Whale Activity on Binance Shows Cooling Trend
Crypto analyst Darkfost shared insights on X, noting a clear decline in whale selling pressure on Binance. His data shows that large holders, defined as wallets with over 100 BTC, have reduced their exchange inflows in recent weeks.
Earlier in February, whale activity surged as Bitcoin approached the $60,000 level. On February 4, inflows peaked at more than 11,800 BTC sent to Binance in a single day.
This sharp increase pushed the monthly daily average from about 1,000 BTC to nearly 4,000 BTC by late February.
This period aligned with a sharp price drop from around $90,000 to nearly $65,000. The timing suggests that whales were actively transferring assets to exchanges to sell. As a result, the market faced strong downward pressure, leading to a rapid correction.
However, recent data shows a notable shift. The 30-day moving average of whale inflows has declined to approximately 1,600 BTC per day. This drop indicates that large holders are slowing their selling activity and may be waiting for a clearer market direction.
The tweet emphasizes that this cooling phase does not confirm a bullish reversal. Instead, it signals a pause in distribution, which may help stabilize price movements in the short term.
Price Reaction and Key Market Levels
Bitcoin’s price has reacted closely to changes in whale inflows throughout this period. During January and early February, BTC traded between $90,000 and $95,000 while inflows remained low. This pattern reflected a holding phase, where limited exchange supply supported higher prices.
As inflows increased sharply in early February, the price dropped quickly. The market then entered a consolidation phase, with BTC stabilizing between $66,000 and $70,000. At the same time, the 30-day average of inflows continued rising, showing ongoing sell pressure.

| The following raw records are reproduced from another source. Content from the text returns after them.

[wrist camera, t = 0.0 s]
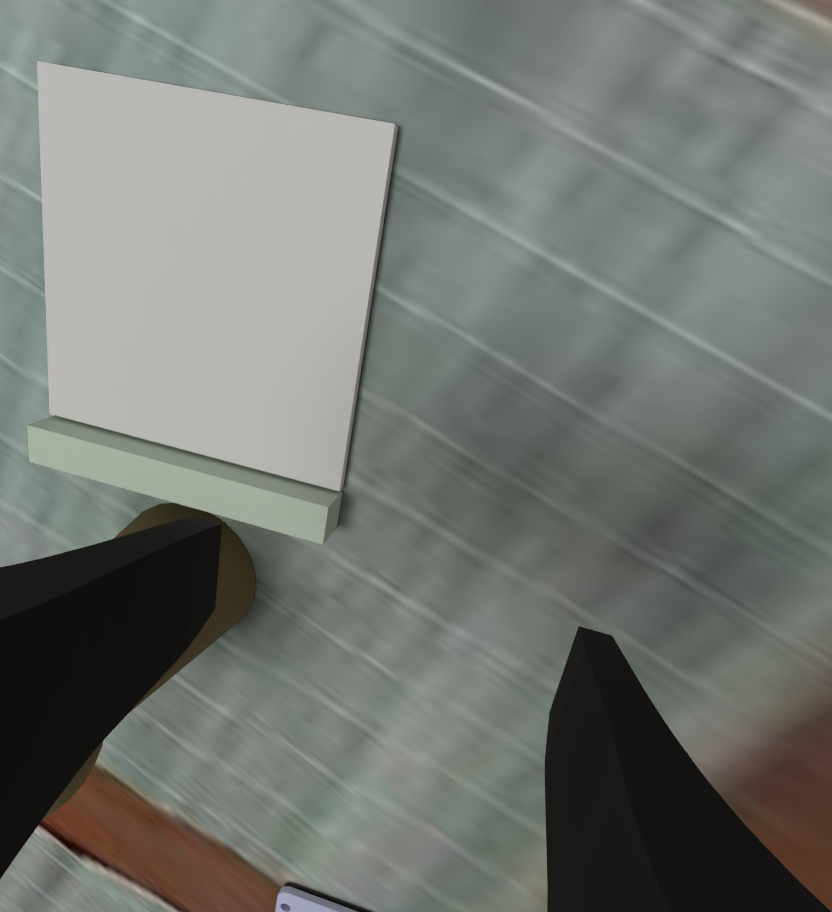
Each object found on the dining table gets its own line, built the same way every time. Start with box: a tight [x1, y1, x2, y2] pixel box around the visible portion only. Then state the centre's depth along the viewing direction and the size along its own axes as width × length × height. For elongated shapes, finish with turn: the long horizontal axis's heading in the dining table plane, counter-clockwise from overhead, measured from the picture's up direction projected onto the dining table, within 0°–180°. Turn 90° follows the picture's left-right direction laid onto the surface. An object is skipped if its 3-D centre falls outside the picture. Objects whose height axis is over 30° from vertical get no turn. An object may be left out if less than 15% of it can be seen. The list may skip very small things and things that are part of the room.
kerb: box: [27, 415, 343, 545], centre depth 23 cm, size 2×12×2 cm, turn 79°
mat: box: [37, 61, 398, 492], centre depth 21 cm, size 12×12×1 cm
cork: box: [42, 503, 256, 820], centre depth 21 cm, size 6×6×11 cm
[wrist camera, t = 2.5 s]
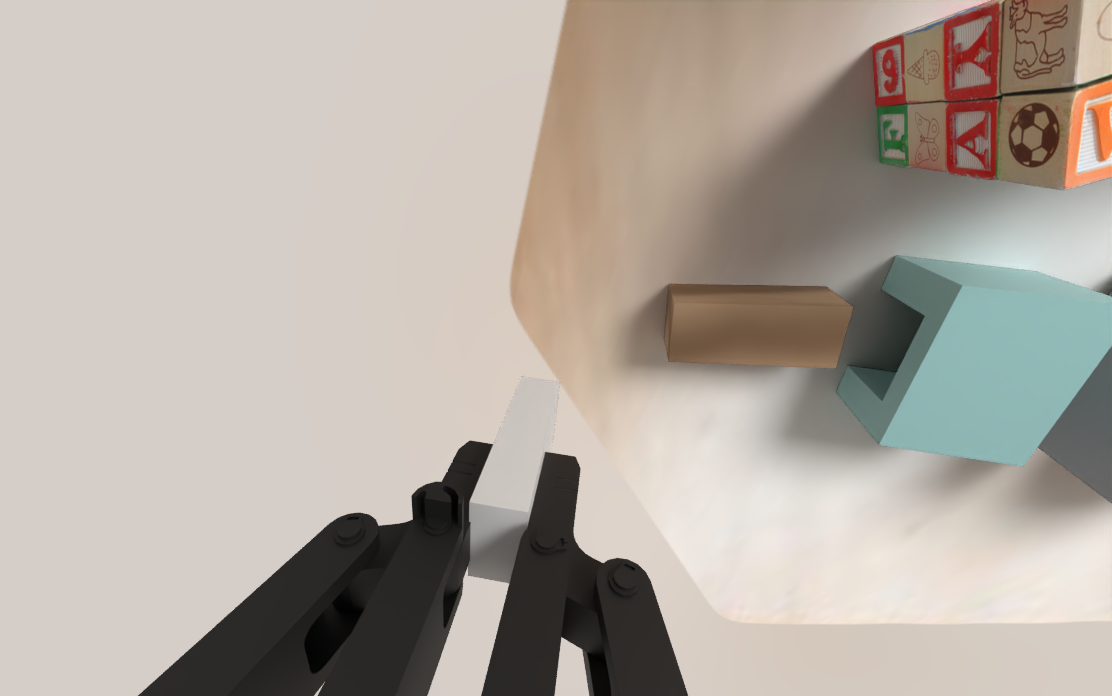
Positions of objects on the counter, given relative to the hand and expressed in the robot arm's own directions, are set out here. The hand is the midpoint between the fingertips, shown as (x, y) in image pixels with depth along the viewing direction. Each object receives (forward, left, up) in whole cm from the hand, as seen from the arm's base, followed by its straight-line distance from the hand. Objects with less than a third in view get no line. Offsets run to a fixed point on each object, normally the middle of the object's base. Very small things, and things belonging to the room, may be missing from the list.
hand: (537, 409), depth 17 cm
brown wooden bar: (0, +11, -16) cm, 19 cm away
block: (0, +23, -15) cm, 28 cm away
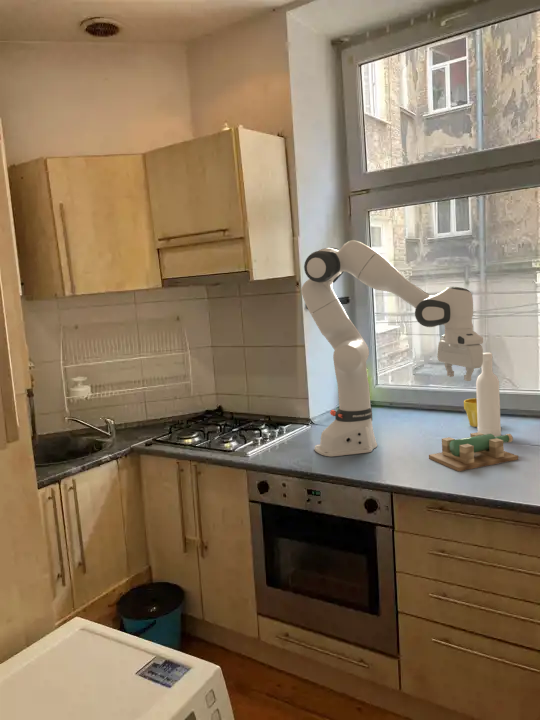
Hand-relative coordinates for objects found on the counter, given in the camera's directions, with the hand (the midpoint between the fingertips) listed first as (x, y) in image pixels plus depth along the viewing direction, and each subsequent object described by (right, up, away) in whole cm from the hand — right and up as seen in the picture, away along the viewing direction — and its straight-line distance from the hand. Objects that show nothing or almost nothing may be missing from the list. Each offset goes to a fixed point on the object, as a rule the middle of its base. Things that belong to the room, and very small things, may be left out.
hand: (458, 378), depth 203 cm
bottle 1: (+17, -21, +20) cm, 34 cm away
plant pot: (+18, -19, +35) cm, 44 cm away
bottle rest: (+3, -26, -5) cm, 26 cm away
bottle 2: (+6, -23, -4) cm, 24 cm away
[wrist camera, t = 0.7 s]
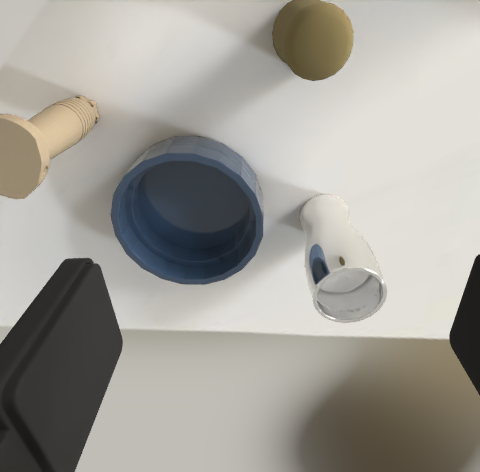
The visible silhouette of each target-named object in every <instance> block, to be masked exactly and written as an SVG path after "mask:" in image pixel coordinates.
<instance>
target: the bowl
mask: <svg viewBox="0 0 480 472" xmlns="http://www.w3.org/2000/svg"><path fill="white" fill-rule="evenodd" d="M111 219H112V223H113V227H114V231H115V235H116V237H117V239H118V241H119V242H120V244H121V245H122V247H123V249H124V250H125V252H126V254H127V255H128V256H129V257H130V258H132V259H133V260H134V261H135V262H136V263H137V264H138V265H139V266H140V267H141V268H143V269H144V270H146V271H148V272H150V273H152V274H154V275H156V276H158V277H159V278H161V279H164V280H168V281H172V282H176V283H180V284H209V283H213V282H217V281H221V280H224V279H227V278H228V277H230V276H232V275H233V274H235V273H237V272H239V271H240V270H242V269H243V268H244V267H245V266H246V265H247V263H248V262H249V261H250V260H251V259H252V258H253V257H254V256H255V254H256V252H257V250H258V247H259V245H260V242H261V240H262V237H263V195H262V191H261V188H260V185H259V182H258V179H257V176H256V174H255V173H254V171H253V170H252V169H251V167H250V166H249V165H248V164H247V162H246V161H245V160H244V158H243V157H242V156H240V155H239V154H237V153H236V152H234V151H233V150H232V149H230V148H229V147H227V146H226V145H224V144H222V143H219V142H216V141H213V140H210V139H206V138H203V137H199V136H192V137H173V138H170V139H167V140H164V141H162V142H159V143H156V144H154V145H153V146H151V147H150V148H149V149H148V150H146V151H145V152H144V153H143V154H142V155H140V156H139V157H138V158H137V160H136V161H135V162H134V163H133V165H132V166H131V167H130V169H129V170H128V171H127V173H126V174H125V175H124V177H123V178H122V180H121V182H120V184H119V186H118V187H117V189H116V191H115V193H114V195H113V202H112V209H111Z"/></svg>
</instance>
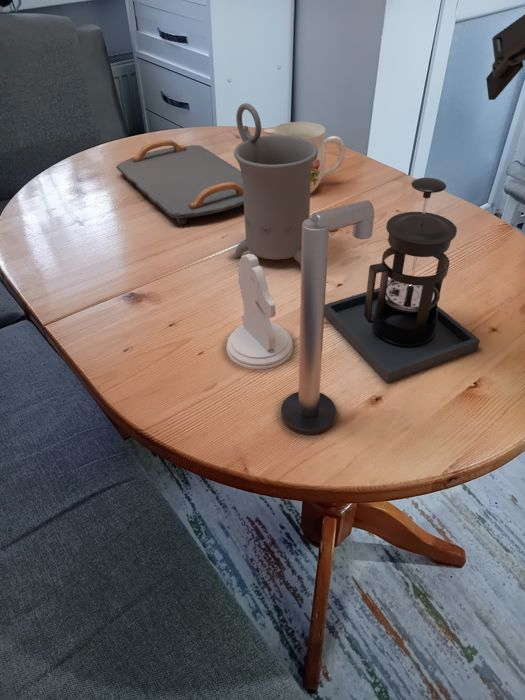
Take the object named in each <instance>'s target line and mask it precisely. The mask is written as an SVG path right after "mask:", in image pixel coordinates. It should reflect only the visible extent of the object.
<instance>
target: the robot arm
mask: <svg viewBox="0 0 525 700" xmlns="http://www.w3.org/2000/svg"><path fill="white" fill-rule="evenodd" d="M491 41H492V49H493V50H492V51H493V57H494V62H492V65H491V68H492V70H491V71H490V73H489V74H488V75H487V76H486V77H485V80H486V90H487V98H488V101H494V100H495V101H496V99H497V98H499V96H500V95H501V93H502V92H503V91H504V90H505V89H506V88H507V86H508V85H510V84H509V83H511V82H512V80H513V79H514V78H515V77H516V76H517V75H518V73H519V72H520V71H521V70H522V69H523V68H524V62H525V13H524V14H523V15H522V16H520V17H519V18H517V19H516V20H514V21H513V22H512V23H510V24H509V25H508V26H506V27H504V28H503V29H502V30H501V31H499V32H498V33H496V34H495V35H494V36H493V37H492V39H491Z"/></svg>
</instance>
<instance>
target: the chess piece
mask: <svg viewBox="0 0 525 700" xmlns="http://www.w3.org/2000/svg"><path fill="white" fill-rule="evenodd" d="M259 263H260V261H259V258H258V256H256V255H254V254H253V253H247V254H244V255H243V254H242V255H241V256H240V259H239V261H238V269H237V272H238V274H237V276H238V284H239V289H240V294H241V298H242V304H243V315H242V316H241V320H242V325H240V326H238V327H237V328H235V330H233V331H232V333H231V334H230V335H229V337H228V338H227V342H226V353H227V355H228V358H229V359H230V360H231V361H232V362H233V363H234V364H236V365H237V366H240V367H241V368H245V369H249V370H256V371H257V370H259V371H260V370H268V369H272V368H276V367H278V366H280V365H282V364H284V363H285V362H287V360H288V359H289V358H290V357H291V355H292V354H293V351H294V342H293V339H292V335H290V333H289V332H288V331H287V330H286V329H285V328H284V327H282V326H281V325H279V324H277V323H275V322H273V321H272V322H271V320H270V319H272V318H274V317H275V316H276V304H275V302H274V300H273V298H272V296H271V294H270V291H269V286H268V283H267V278H266V275H265V272H264V270H263V268H262V266H261V265H260V264H259Z"/></svg>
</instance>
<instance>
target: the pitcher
mask: <svg viewBox="0 0 525 700" xmlns="http://www.w3.org/2000/svg"><path fill="white" fill-rule="evenodd" d="M262 131H263V133H265V134H267V135H268V136H269V135H288V136H296V137H300V138H304V139H307V140H309V141H311V142H313V143H314V144H315V145H316V146H317V148H318V154H317V156H316V158H315V159H314V161H313V165H312V170H311V180H310V194H312V193H313V192H315V190H316V189H317V188H318V186H319V185H320V183H321V180H322V179H324V178H327V177H329V176H331V175H333V174H334V173H336V172H337V171H338V170H339V169H340V167H342V165H343V163H344V159H345V153H346V148H345V144H344V141H343V140H342V139H341V138H340V137H339V136H337V135H331V136H328V137H326V138H325V135H326V128H325V126H323V125H322V124H319V123H316V122H311V121H290V122H284V123H280V124H278V125H275V126H270V127H269V126H268V127H265V128H263V130H262ZM324 138H325V139H324ZM332 143H335V144H337V146H338V158H337V160H336V161H335V163H334V164H333V165H332V166H330V167H329V168H327V169H325V168H326V159H327V157H326V156H327V155H326V148H327V146H328V145H330V144H332Z"/></svg>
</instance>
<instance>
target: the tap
mask: <svg viewBox="0 0 525 700" xmlns="http://www.w3.org/2000/svg"><path fill="white" fill-rule="evenodd" d="M374 220H375V208H374V205H373V203H372V202H371V201H370V200H368V199H365V200H361V201H357V202H353V203H349V204H345V205H341V206H337V207H336V206H335V207H333V208H328V209H324V210H319V211H316V212H313V213H311V217H309V219H306V220H304V221H303V223H302V257H301V266H300V304H299V305H300V310H299V320H300V321H299V359H298V360H299V361H298V391H296V392H293V393H292V394H289V395H288V396H287V397H286V398H284V401H283V402H282V404H281V407H280V416H281V421H282V423H283V425H284V426H285V427H286V428H287V429H289V430H290V431H291V432H294V433H295V434H298V435H303V436H316V435H321V434H324V433H326V432H327V431H329V430H330V429H331V428H332V427H333V425H334V424H335V421H336V417H337V408H336V405H335V403H334V401H333V400H332V399H331V398H330V397H329V396H328V395H326V394H324V393H322V392H321V379H322V377H321V376H322V362H323V361H322V360H323V343H324V327H325V326H324V323H325V317H324V309H325V304H326V291H327V271H328V255H329V238H330V237H329V236H330V232H331V231H334V230H339V229H342V228H346V227H350V226H352V231H351V235H352V237H353V238H355V239H356V240H368V239H371V238H372V236H373V230H374V222H375V221H374Z"/></svg>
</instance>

In March, Bitcoin attempted a recovery toward $75,000. This move coincided with declining whale inflows, suggesting reduced selling activity. However, the recovery lacked strength. A new inflow spike of around 1,600 BTC appeared, and the price failed to hold above $75,000.
Currently, Bitcoin is trading within a defined range. Resistance is near $75,000, while support sits between $65,000 and $66,000. The $70,000 level acts as a key midpoint, where price reactions remain sensitive to changes in supply.
The data shows that even smaller inflow spikes can trigger price declines. This pattern indicates that the market remains fragile, with sellers still influencing short-term movements.
Lower highs in price action further reflect weak upward momentum. Bitcoin has moved from $95,000 highs to repeated rejections near $75,000. This structure suggests that buyers have not yet regained full control.
At the same time, declining inflows offer some relief. Reduced selling pressure may allow the market to stabilize if the trend continues. For now, large holders appear cautious, adopting a wait-and-see approach as uncertainty persists.